━━ Materials provided ━━

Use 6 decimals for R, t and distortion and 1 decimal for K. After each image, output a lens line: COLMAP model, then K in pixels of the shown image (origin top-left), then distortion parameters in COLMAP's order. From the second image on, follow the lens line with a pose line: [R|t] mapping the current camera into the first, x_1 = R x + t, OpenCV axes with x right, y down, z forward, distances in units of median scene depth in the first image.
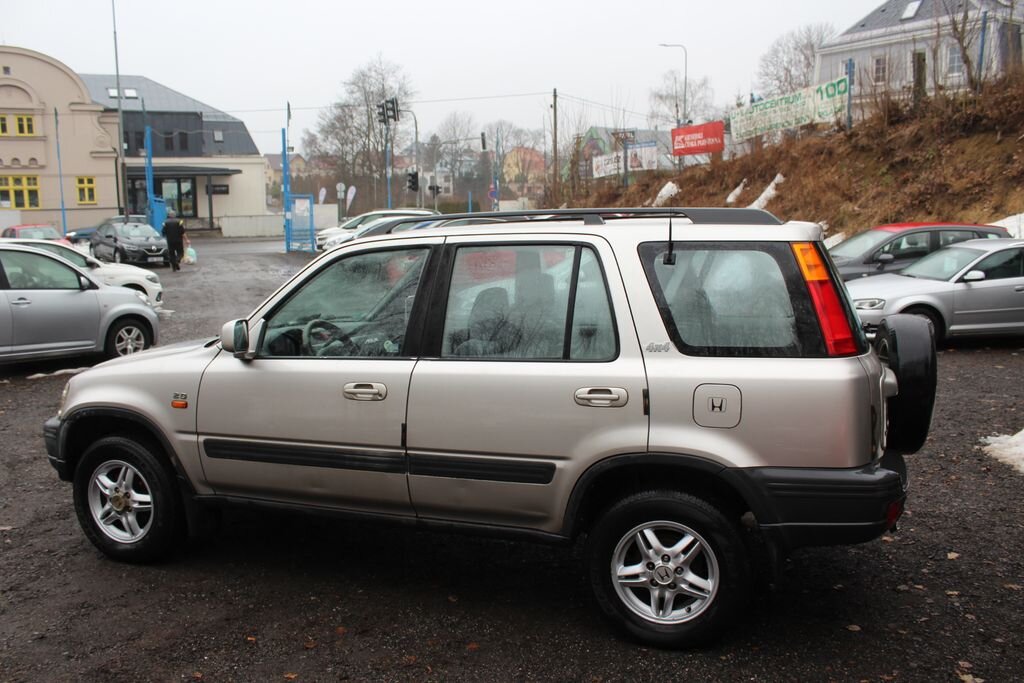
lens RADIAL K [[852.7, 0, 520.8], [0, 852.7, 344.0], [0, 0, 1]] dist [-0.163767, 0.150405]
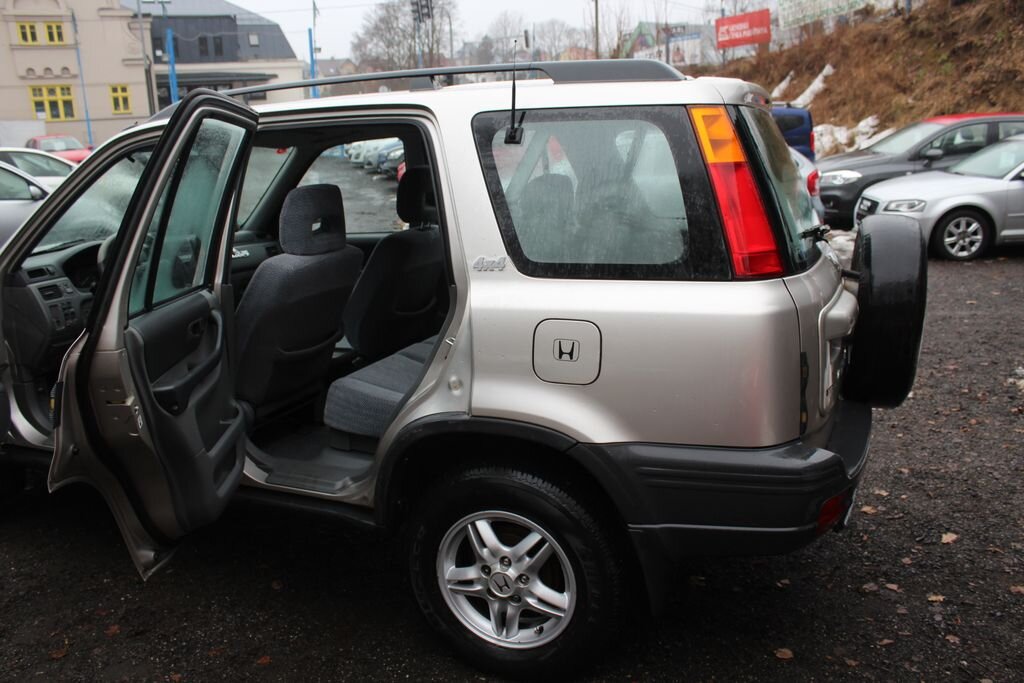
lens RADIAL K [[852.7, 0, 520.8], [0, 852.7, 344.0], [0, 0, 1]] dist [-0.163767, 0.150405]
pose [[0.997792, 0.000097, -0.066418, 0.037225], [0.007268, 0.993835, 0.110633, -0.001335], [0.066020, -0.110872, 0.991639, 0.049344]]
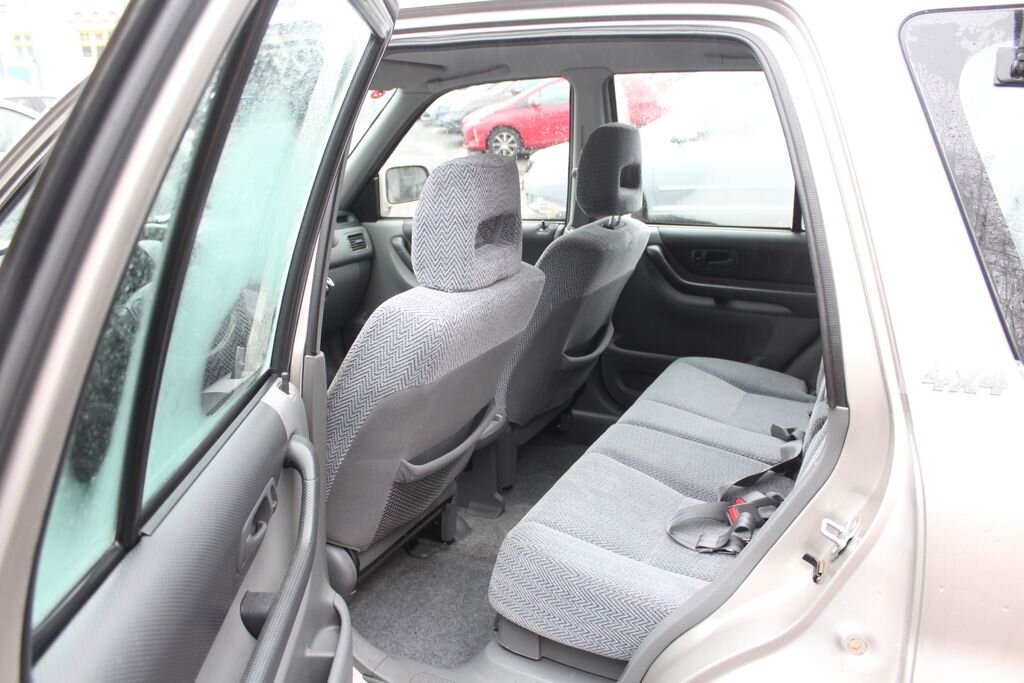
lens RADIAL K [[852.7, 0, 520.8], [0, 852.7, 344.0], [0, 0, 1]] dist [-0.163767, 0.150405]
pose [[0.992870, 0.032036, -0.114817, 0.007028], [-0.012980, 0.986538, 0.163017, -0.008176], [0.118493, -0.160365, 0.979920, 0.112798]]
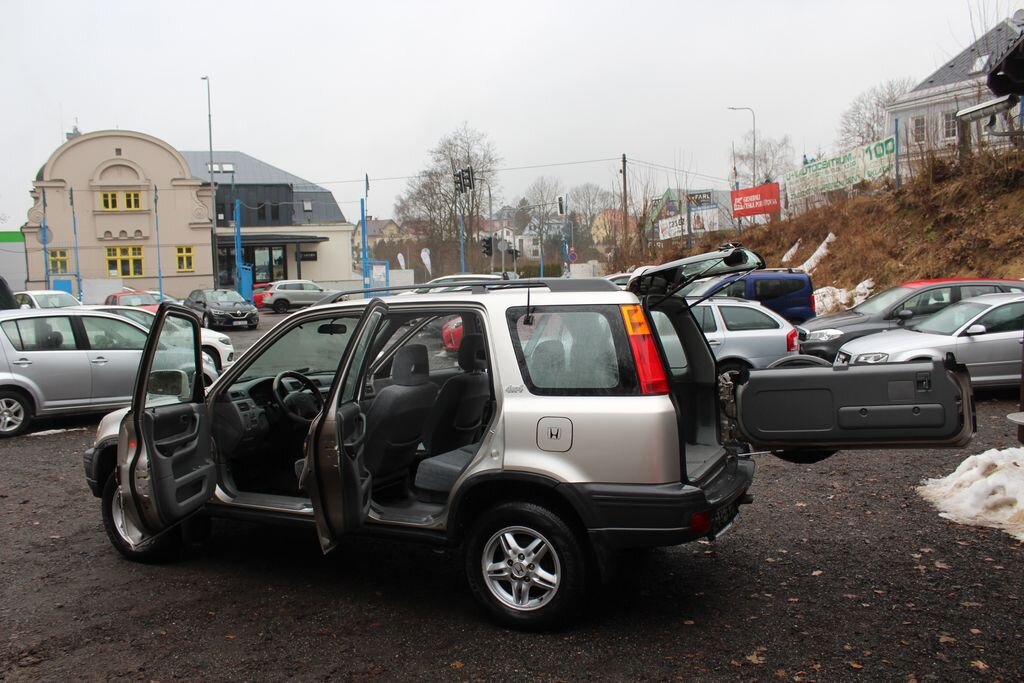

━━━

*Task directions*. Output all the entries exactly, minus any pictures.

*Answer section*.
Use 6 decimals for R, t and distortion and 1 decimal for K. After each image, output a lens line: COLMAP model, then K in pixels of the shown image (origin top-left), then distortion parameters in COLMAP's order. From the second image on, follow the lens line with a pose line: [R|t] mapping the current camera into the first, x_1 = R x + t, OpenCV axes with x right, y down, z forward, distances in units of median scene depth in the first image.
lens RADIAL K [[852.7, 0, 520.8], [0, 852.7, 344.0], [0, 0, 1]] dist [-0.163767, 0.150405]
lens RADIAL K [[852.7, 0, 520.8], [0, 852.7, 344.0], [0, 0, 1]] dist [-0.163767, 0.150405]
pose [[0.997792, 0.000097, -0.066418, 0.037225], [0.007268, 0.993835, 0.110633, -0.001335], [0.066020, -0.110872, 0.991639, 0.049344]]
lens RADIAL K [[852.7, 0, 520.8], [0, 852.7, 344.0], [0, 0, 1]] dist [-0.163767, 0.150405]
pose [[0.992870, 0.032036, -0.114817, 0.007028], [-0.012980, 0.986538, 0.163017, -0.008176], [0.118493, -0.160365, 0.979920, 0.112798]]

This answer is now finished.